Getting It Done with Anthologize

Getting It Done with Anthologize

Image of the Anthologize logo.

News from the productivity front:  the One Week | One Tool summer institute funded by the NEH and hosted by the Center for History and New Media at George Mason met its ambitious goal of developing a new open-source digital humanities tool entirely within the space of a week.  What's more, Anthologize, the end result of all that frenzied collaboration, is well worth talking (and blogging) about--hence the digital humanities web hubbub of the past few days.
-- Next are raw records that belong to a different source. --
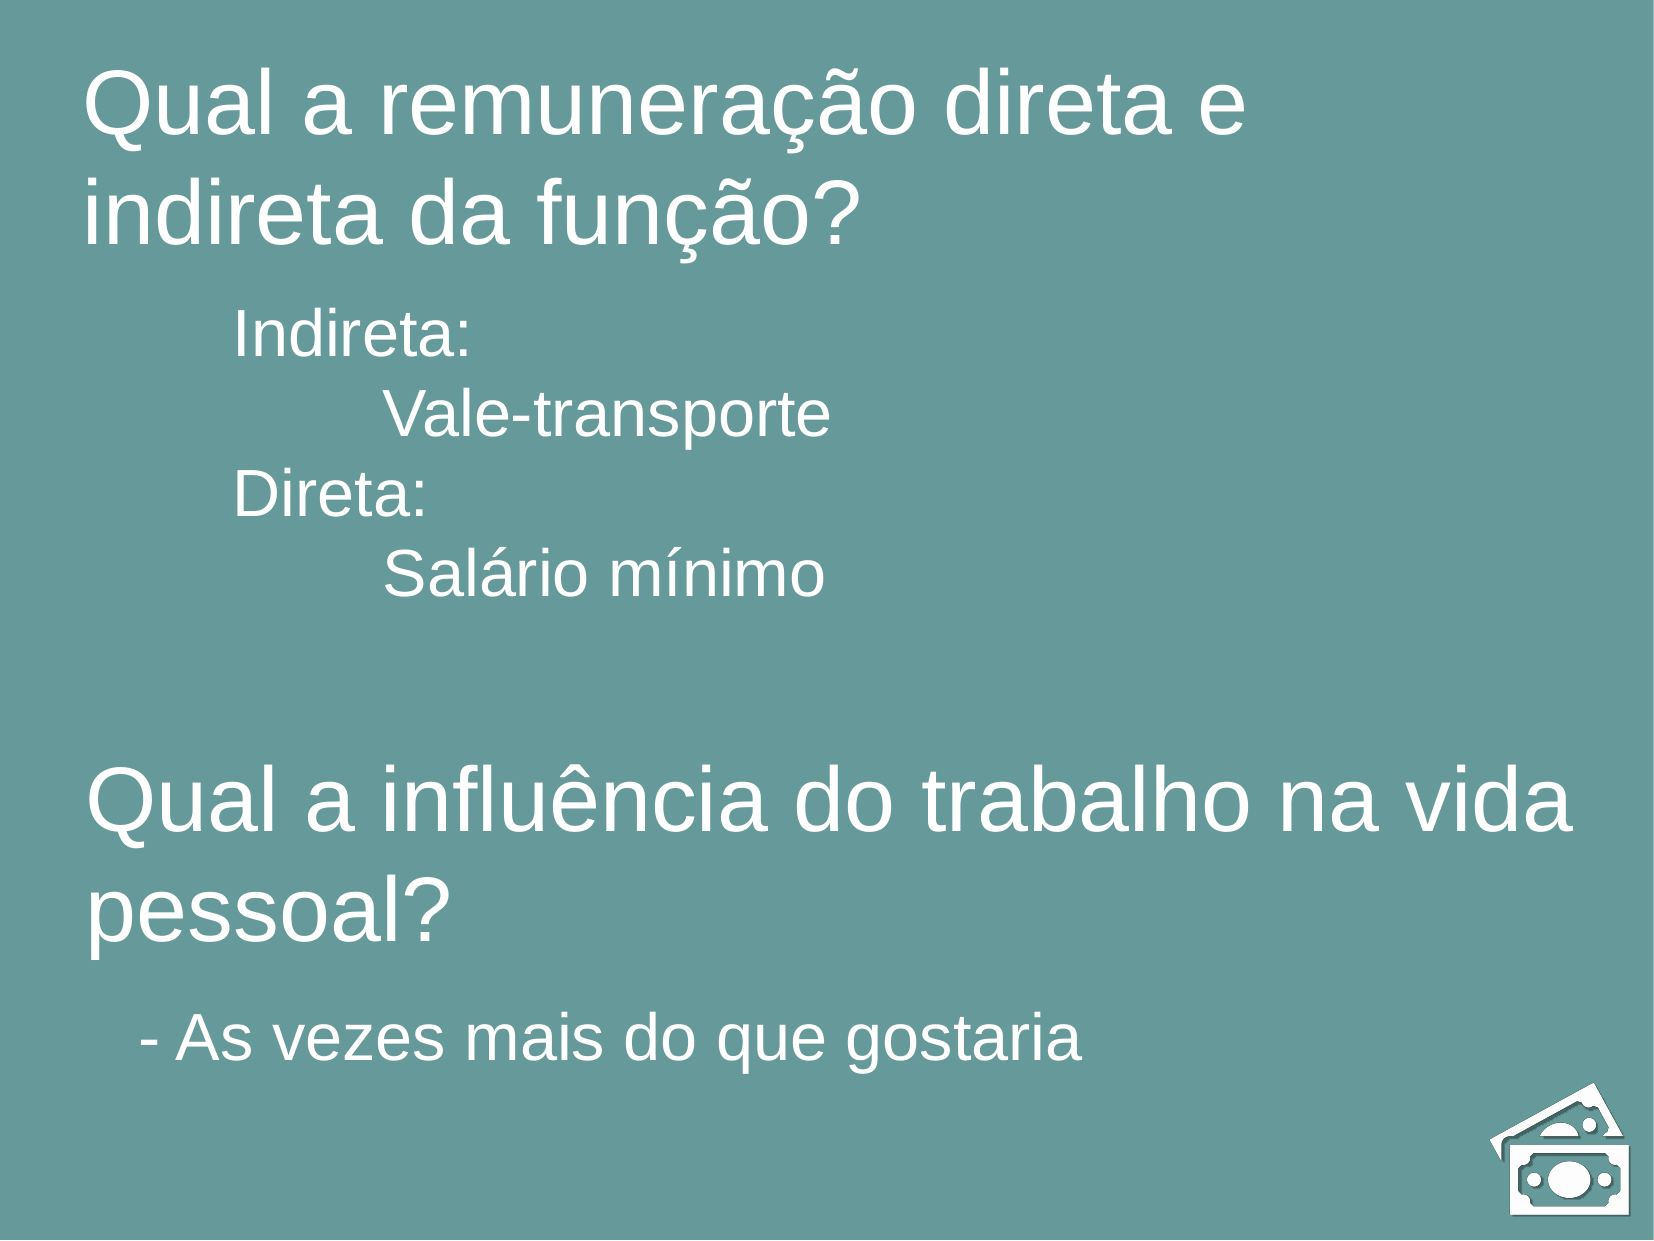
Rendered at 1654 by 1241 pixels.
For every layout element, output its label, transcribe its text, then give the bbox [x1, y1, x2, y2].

picture [1487, 1074, 1631, 1218]
text_box - As vezes mais do que gostaria [124, 986, 1559, 1151]
text_box Qual a remuneração direta e indireta da função? [82, 49, 1571, 257]
text_box Indireta: Vale-transporte Direta: Salário mínimo [82, 290, 1571, 685]
text_box Qual a influência do trabalho na vida pessoal? [70, 732, 1595, 952]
The new tool is notable both for its functionality and its inspiring origin story, and those two threads are arguably relatable in a greater trend that says a lot about what's going under the big digital humanities tent.  On the one hand, the blog-to-book ethos of the Anthologize plugin suggests an exciting new wrinkle in DIY electronic publishing, allowing WordPress 3.0 users to quickly aggregate, edit, and remix blog posts and external feeds with new content and to export the end product in multiple formats.  And on the other hand, the impressive utility of this prototype that went from inception to launch in just seven days seems to point toward additional horizons.

As others (see CHNM director Dan Cohen's blog) have well noted, the whole process that led to Anthologize is something of an anomaly in the typically deliberative environment of academe, and the idea of brainstorming, crash developing, and unleashing anything in a hurry runs directly counter to that sort of deliberation--perhaps refreshingly so.  In that sense, the apparent success and considerable boldness of the One Week | One Tool institute is an inspiration, and similarly, Anthologize itself seems to encourage a bold new sort of publication--one that pulls back the curtain on the process of scholarship and promises to shine a new light on rough drafts and alpha versions.

Anthologize users may never match the dizzying workflow of the tool's creators, but the events of the past week surely represent a provocative step in that direction.